Луи-Себастьен Мерсье - Год две тысячи четыреста сороковой
234
Историю войн можно было бы озаглавить так: «История личных страстей министров». Иной из них только в отместку за слегка задетое самолюбие может с помощью злокозненных переговоров привести к войне с отдаленным и миролюбивым государством.
235
Верность — вовсе не рабская зависимость от воли другого человека. Ее символом считается собака, которая постоянно виляет хвостом, всюду следует за своим хозяином и слепо бежит выполнять всякий его приказ, будь он даже жесток и несправедлив. Я полагаю, что истинная верность состоит не в раболепстве, а в точном соблюдении законов разума и справедливости. Какую истинную верность своему государю обнаруживает Сюлли, разрывая брачное обязательство Генриха IV!{411}
236
Я только горько усмехаюсь, когда слышу о всяких заманчивых проектах, касающихся земледелия и народонаселения: налоги, которые ныне более высоки, чем когда-либо, отнимают у народа все, что он зарабатывает в поте лица своего, цены же на зерно неуклонно растут вследствие монополии тех, в чьих руках сосредоточены все деньги королевства.
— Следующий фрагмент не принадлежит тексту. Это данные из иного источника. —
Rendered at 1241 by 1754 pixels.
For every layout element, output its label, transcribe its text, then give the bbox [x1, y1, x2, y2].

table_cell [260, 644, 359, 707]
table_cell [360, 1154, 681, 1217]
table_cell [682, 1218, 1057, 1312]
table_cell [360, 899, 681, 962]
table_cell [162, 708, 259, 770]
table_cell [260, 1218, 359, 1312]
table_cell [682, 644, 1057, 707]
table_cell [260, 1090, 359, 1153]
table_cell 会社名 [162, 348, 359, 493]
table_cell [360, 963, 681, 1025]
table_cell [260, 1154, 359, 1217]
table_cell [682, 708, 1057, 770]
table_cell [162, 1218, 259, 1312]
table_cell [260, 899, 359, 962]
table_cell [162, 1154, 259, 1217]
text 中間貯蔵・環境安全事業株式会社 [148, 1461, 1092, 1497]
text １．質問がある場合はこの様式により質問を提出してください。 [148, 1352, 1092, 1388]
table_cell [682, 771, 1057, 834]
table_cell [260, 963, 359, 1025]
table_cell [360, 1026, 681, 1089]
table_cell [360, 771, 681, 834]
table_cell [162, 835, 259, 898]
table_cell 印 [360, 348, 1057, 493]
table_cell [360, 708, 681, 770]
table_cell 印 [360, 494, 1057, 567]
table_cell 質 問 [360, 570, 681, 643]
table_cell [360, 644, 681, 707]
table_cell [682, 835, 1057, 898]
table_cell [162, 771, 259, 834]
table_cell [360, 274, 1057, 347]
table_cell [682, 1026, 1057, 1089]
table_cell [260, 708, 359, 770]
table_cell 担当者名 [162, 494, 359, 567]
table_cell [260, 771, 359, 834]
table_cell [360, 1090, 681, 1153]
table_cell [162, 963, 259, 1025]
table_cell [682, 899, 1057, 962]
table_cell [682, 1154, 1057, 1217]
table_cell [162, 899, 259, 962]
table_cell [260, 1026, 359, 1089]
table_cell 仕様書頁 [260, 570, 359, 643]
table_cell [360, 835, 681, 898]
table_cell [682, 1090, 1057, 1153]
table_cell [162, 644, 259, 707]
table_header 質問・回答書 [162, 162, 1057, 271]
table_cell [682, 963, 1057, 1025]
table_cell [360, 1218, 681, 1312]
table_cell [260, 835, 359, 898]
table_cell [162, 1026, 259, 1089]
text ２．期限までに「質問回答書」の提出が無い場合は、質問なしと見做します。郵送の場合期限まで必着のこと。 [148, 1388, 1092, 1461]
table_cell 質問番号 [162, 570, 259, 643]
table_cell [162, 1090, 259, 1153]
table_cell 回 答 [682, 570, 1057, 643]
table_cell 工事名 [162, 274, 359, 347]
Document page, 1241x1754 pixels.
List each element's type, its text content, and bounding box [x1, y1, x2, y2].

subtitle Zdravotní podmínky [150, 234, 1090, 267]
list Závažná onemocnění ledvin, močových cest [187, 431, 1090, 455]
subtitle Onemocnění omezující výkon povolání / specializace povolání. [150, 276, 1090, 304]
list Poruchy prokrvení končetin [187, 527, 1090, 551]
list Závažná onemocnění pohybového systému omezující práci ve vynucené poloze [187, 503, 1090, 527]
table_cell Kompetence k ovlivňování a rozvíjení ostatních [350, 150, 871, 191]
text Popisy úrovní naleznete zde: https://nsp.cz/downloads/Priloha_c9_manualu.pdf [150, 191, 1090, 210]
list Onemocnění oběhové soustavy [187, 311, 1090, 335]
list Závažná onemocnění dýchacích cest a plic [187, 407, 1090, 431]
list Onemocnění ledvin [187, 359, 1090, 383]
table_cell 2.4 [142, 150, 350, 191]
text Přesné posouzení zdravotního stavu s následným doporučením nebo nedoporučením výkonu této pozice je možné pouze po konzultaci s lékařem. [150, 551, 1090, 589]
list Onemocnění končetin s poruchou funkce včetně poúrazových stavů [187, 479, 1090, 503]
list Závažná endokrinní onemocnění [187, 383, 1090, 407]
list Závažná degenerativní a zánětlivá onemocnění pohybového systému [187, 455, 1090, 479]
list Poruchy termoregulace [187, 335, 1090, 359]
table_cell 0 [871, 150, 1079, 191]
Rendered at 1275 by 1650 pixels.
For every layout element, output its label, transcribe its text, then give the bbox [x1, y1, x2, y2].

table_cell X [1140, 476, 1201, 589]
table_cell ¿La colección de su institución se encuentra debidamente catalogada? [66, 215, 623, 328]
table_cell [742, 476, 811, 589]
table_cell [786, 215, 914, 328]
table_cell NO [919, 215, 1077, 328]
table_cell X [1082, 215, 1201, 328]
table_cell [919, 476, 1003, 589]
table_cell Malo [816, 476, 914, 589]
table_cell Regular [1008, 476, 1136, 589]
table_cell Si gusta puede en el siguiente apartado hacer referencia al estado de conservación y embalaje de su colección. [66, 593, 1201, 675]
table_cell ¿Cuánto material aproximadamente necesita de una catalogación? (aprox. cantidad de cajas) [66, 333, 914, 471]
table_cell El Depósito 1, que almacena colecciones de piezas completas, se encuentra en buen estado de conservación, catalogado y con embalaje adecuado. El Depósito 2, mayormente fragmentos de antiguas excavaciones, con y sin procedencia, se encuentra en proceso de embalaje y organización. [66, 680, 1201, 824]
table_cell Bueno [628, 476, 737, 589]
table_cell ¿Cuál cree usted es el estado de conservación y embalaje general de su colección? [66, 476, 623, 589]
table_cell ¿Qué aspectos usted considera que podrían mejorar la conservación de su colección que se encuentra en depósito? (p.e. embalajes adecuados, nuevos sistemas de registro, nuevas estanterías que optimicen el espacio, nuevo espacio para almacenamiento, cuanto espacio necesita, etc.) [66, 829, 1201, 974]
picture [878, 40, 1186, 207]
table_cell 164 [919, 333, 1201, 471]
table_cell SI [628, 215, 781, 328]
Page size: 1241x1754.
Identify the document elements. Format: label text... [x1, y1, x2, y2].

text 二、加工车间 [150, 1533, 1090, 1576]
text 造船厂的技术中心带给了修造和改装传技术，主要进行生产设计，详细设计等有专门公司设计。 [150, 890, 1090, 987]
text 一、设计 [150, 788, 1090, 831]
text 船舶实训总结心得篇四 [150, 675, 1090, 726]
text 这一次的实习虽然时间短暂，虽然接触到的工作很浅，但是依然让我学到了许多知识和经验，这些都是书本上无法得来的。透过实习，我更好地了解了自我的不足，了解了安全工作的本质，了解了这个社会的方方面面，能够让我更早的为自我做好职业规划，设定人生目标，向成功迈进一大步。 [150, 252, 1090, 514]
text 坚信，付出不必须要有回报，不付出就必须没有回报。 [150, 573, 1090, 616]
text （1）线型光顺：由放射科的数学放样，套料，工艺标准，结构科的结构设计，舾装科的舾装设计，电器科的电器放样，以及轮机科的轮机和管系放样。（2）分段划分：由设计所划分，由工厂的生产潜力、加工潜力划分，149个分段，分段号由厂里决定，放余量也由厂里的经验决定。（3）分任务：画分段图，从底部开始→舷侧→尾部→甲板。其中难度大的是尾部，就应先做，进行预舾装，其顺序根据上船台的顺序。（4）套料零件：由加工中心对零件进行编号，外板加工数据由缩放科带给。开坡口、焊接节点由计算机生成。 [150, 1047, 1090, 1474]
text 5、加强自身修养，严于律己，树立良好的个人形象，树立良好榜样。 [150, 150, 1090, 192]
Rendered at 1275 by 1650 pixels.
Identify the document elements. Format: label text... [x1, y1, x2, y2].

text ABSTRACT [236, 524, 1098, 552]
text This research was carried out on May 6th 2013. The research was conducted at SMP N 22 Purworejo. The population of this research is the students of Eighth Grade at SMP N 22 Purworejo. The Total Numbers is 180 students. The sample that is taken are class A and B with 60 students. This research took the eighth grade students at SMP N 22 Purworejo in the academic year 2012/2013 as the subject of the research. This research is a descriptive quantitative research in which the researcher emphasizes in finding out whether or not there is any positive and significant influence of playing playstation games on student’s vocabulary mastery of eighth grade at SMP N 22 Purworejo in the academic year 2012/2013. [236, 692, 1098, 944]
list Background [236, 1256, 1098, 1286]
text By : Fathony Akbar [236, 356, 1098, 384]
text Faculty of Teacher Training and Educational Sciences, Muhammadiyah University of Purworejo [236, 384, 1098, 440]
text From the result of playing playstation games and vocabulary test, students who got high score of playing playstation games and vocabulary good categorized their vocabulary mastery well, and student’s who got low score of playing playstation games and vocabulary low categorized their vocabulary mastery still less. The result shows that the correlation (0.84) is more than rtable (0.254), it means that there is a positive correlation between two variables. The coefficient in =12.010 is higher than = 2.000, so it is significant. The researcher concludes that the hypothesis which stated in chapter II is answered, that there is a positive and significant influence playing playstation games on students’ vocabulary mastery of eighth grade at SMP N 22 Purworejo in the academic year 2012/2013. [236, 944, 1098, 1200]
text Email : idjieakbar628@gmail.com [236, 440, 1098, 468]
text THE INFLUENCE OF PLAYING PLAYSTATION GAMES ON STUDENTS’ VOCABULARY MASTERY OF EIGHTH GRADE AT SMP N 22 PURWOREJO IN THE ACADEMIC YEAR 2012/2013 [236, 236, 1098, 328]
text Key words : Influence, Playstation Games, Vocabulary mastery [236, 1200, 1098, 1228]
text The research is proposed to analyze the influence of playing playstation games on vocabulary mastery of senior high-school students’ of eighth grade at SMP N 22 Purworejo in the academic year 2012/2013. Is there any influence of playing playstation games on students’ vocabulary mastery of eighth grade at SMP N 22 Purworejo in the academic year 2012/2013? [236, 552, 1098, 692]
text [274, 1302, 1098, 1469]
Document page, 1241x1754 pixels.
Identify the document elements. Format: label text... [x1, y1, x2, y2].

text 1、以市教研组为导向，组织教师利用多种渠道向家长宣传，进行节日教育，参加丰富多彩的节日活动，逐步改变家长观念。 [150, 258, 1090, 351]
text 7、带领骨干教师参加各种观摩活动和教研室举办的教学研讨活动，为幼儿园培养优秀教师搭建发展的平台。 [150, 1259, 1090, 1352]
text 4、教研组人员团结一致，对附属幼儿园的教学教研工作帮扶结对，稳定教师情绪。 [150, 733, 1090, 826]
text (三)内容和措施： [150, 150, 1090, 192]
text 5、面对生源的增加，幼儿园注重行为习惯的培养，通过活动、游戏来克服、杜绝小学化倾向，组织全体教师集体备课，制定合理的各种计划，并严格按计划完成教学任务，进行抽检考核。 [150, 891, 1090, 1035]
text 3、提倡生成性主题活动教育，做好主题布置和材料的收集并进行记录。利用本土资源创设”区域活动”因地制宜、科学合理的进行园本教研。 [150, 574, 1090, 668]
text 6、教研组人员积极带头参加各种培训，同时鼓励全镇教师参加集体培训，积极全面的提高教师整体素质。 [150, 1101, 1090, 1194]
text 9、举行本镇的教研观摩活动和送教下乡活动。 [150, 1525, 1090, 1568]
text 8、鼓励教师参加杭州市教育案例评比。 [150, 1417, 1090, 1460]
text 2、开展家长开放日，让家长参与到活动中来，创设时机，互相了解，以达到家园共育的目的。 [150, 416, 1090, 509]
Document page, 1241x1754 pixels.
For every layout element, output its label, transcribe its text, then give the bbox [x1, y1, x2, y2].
Сколько же раз повторять всем этим бессердечным гордецам: «Предоставьте полную свободу торговле и судоходству! Убавьте налоги! Только это может прокормить народ и остановить то стремительное обезлюдение страны, начало коего мы видим воочию». Но увы! Любовь к родине есть добродетель запрещенная. Тот, кто живет лишь для себя, кто думает лишь о себе, кто молчит и отводит взгляд, дабы не содрогнуться от ужаса, — вот кто слывет у нас хорошим гражданином; его даже превозносят за умеренность и осторожность. Что до меня, я молчать не в силах и скажу о том, что видел. Поезжайте по Франции, вы собственными глазами увидите, до какого предела дошли в большинстве ее провинций бедствия народные. Сейчас у нас 1770-й год. Вот уже третья зима, как дорожает хлеб. Еще в прошлом году добрая половина крестьян жила за счет общественной благотворительности. Нынешняя зима будет еще страшнее, ибо у тех, кто жил до сих пор продажей своего жалкого скарба, уже нечего продавать. Сей несчастный народ обладает долготерпением, которое заставляет меня дивиться могуществу законов и силе воспитания.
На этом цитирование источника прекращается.